Phil 3.4.19

7:00 – 5:00 ASRC

  • Build an interactive SequenceAnalyzer. The adjustments are
    • Number of buckets
    • Percentages for each analytic (percentages to keep/discard
    • Selectable skip words that can be added to a list (in the db?)
  • Algorithm
    1. Find the most common words across all groups, these are skip_words
    2. Find the most common words along the entire series of posts per player and eliminate them
    3. Find the most common/central words across all sequences and keep those as belief places
    4. For each sequence by group, find the most common/central words after the belief places. These are the belief spaces.
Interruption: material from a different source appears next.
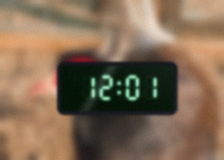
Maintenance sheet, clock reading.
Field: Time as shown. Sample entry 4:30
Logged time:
12:01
    5. Build an adjacency matrix of players, groups, places and spaces
    6. Build submatrices for centrality calculations? This could be rather than finding the most common
    7. Possible word2vec variations?
      1. It seems to me that I might be able to use direction cosines and dynamic time warping to calculate the similarity of posts and align them better than the overall scaling that I’m doing now. DM posts introducing a room should align perfectly, and then other scaling could happen between those areas of greatest alignment
  • Display
    • Menu:
      • Save spreadsheet (includes config, included words, posts(?), trajectories)
      • load data
      • select database
      • select group within db
      • load/save config file
      • clear all
    • Fields
      • percent for A1, A2, A3, A4
      • Centrality/Sum switch
      • BOW/TF-IDF switch
      • Word2vec switch?
    • Textarea (areas? tabbed?)
      • Table with rows as sequence step. Columns are grouped by places, spaces, groups, and players
    • Work on Antonio’s paper got a first draft on introduction and motivation
    • BAA
      • Upload latex and references to laptop
    • Haircut! Pack!
    • Model-Based Reinforcement Learning for Atari
      • Model-free reinforcement learning (RL) can be used to learn effective policies for complex tasks, such as Atari games, even from image observations. However, this typically requires very large amounts of interaction — substantially more, in fact, than a human would need to learn the same games. How can people learn so quickly? Part of the answer may be that people can learn how the game works and predict which actions will lead to desirable outcomes. In this paper, we explore how video prediction models can similarly enable agents to solve Atari games with orders of magnitude fewer interactions than model-free methods. We describe Simulated Policy Learning (SimPLe), a complete model-based deep RL algorithm based on video prediction models and present a comparison of several model architectures, including a novel architecture that yields the best results in our setting. Our experiments evaluate SimPLe on a range of Atari games and achieve competitive results with only 100K interactions between the agent and the environment (400K frames), which corresponds to about two hours of real-time play.